AITA for stonewalling my future in-laws for telling me I'm grounded when visiting them.

For context, we live in a country where there is a stigma around males showing emotion that is taken seriously and boys used to be raised to be cold hard figures as that is seen as what makes you a man ( I don't get it either) but it has been improving in recent years.

Fiancé (29M), Who lived with his parents to financially support them, and I (23F), who lived with my parents, met in early 2024 and lived 2 hours apart. We took turns visiting eachother for a few days at a time when work allowed. His parents (54 M) and (53 F) did not like me from the get go purely because I have tattoos and piercings and wear black, no matter how much effort I put Into building relationships with them.

Over time I was warned by family members and family friends that fiancé's parents can be quite narcissistic and manipulative as they were the oldest between their siblings and had a sense of entitlement as they believe the older you are the more respect younger people have to give you.

To make a long story short, a few small incidents of the narcissistic qualities and manipulation occurred which Ignored trying to give them the benefit of the doubt. My dad (50 M) is one of the more caring and emotional types of males and allowed me my freedom when I was younger as well as always showing love and affection. Fiancé's dad is the opposite.

One week while I was visiting there and Fiancé was at work, I felt closterphobic and anxious so went out on my motorcycle for a ride around town (said town is known for its safety and I know it well. I am an excellent driver and rider) I called my fiancé and Informed him my plans and sent him my live location, I told his mom where i was going and his SIL (25F) who was living with them at the time. His dad was out doing some work so I did not get the chance to tell him.

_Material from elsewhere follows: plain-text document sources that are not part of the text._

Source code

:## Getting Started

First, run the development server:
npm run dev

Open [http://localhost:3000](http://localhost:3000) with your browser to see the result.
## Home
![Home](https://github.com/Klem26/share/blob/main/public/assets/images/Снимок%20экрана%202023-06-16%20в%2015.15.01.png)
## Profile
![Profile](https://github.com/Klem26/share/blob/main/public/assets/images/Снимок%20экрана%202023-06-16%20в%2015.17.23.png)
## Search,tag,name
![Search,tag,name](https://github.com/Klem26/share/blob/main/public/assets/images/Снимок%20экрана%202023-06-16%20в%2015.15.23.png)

After an hour of riding my fiancé calls me and tells me his dad wants to have a chat with me when I got home and informed me he sounded upset. Fast forward to when I arrived home a few hours later, his father and SIL were sitting outside and when he saw me he chased SIL and her baby inside the house and confronted me by saying the following, that I am not allowed to leave the property without my fiancé with me or without his (the dad) permission, that I'm not allowed to drive my own car without HIS permission and that if I ever wanted to ride my own motorcycle I would have to ask permission but that his answer will ALWAYS be no (because how dare I be a woman riding a bike, excuse me sir?) He essentially said im grounded under all circumstances when im there at any given time, like a child whos not competent. I assume he has a control fetish.

I later found out his mom and SIL lied to his dad saying they had no clue that I left or where I went, even after fiancé and I brought it up when confronting them and they refused to hear it. After I came in from my little Ted talk with his dad and ran Into his mom cornering me in the kitchen saying "this" is how real parents love and what I got at my home was not "love". She had a look in her eye that sort of hinted that she enjoyed me getting into trouble, which became clear after finding out she lied about me letting her know my plans.

I switched my feelings and emotions off, went to the room, packed my bags and left. When fiancé confronted him that night about his unfair behaviour, he had the typical "my house my rules" argument and used raising his voice as a means to "win" the argument. I informed him that I will not be setting my foot on their property again and have no interest in associating with them. My fiancé supported me and understood but I told him that just because I don't want to see them or have a relationship with them that it didn't mean he had to do the same, he is a full grown man with his own freedom but he said after seeing his parents knowingly treat someone he cares about like that, that he did not want to be associated with them after.

Fast forward to today, we live together in his home town, his parents have said on multiple occasions that they have nothing to apologize for so we continue to keep our distance from them. His mom calls him often and at times where he picked up some last things from their house she would complain about not feeling welcome at our new apartment and wanting to visit and complaining that they don't get to see us anymore, blatantly pretending to not know why and acting innocent. (He has told her to her face multiple times why, they just believe that if you ignore it, it goes away). His dad has even brought up that he feels disowned.(no shit)

My petty ass has started inviting family members and family friends over and I know for a fact they're letting her Know and I know for a fact she's crawling out of her skin because she has no control over the situation.

Respect is earned, not a birth right.

My fiancé has started suggesting that I meet up with them at a neutral place to talk things out as his mom keeps guilt tripping him about how terrible it is that we do not conform with their views. They dont want to fix things, or feel bad but they're salty that they are cut out and still have no intention of apologizing or admitting what they did was wrong. A power struggle if you will.

AITA for refusing to see or associate with them after seeing their true colors and refusing to "put up with it" out of respect that they don't deserve?

PS. My dad says that he never wants to meet fiancé's dad because he has no respect for a man who treats HIS child like that when he himself never even treated me like that.